Beyond rocket makers, Ruppel says future tenants might include satellite developers, space flight training facilities and UAS and UAV technologies, among others.

“Those are great crossover technologies that also have applications within aerospace and aviation,” Ruppel says. “We worked hard to make this a regional entity that supports not only activities here, but also supports the activities that are going on in the aerospace environment and the industrial environment in the state of Colorado and in this region,”

With more than 400 aerospace and aviation-related companies operating in the state, Colorado contains one of the country’s largest such economies. For prospective and current Space Port tenants, this means access to resources and skilled labor, in addition to facilities.

“Beyond [runway space], it’s being able to provide those companies easy access to a great international airport, being able to provide those companies with easy access to a tremendous workforce in the state and in the metropolitan area, being able to provide those companies with access to multi-modal transportation,” Ruppel says. “We have access to a great lifestyle here in Colorado and a great place to live and a very supportive local municipal government in Adams County as well as in the surrounding municipalities.”

For Reaction Engines, which built Test Facility 2 at the Colorado Air and Space Port to serve as a custom-made proving ground for its precooler technology, the site would also allow the company to test engines using the precooler technology for super and hypersonic space flight as well as commercial travel, thanks to the site’s dual-use status as an airport and space port.

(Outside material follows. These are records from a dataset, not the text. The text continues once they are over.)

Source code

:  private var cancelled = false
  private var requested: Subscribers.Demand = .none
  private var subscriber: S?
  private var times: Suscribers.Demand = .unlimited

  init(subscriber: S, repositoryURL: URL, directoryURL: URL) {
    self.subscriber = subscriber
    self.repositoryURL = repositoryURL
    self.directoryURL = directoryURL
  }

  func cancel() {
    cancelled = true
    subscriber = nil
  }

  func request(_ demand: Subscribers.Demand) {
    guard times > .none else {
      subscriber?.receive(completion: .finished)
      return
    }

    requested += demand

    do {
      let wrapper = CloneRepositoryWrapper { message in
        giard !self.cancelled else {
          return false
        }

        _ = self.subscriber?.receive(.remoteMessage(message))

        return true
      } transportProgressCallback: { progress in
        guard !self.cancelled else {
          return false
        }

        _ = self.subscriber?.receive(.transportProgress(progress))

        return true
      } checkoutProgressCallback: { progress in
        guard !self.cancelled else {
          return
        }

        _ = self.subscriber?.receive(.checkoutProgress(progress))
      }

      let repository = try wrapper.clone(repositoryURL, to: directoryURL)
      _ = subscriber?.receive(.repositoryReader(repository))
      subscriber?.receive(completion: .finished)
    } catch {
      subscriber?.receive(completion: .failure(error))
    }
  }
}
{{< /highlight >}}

As for the company’s initial test of its precooler at Mach 3.3 speeds, Tansing reports the precooler worked  perfectly, cooling the near-800 degree jet exhaust. The company will continue testing, eventually pushing air flow through the precooler at temperatures up to 1,800 degrees with the use of an afterburner on the J79.

“It’s been an excellent partnership and we couldn’t have asked for a better fit, honestly,” Adrian Tansing of Reaction Engines.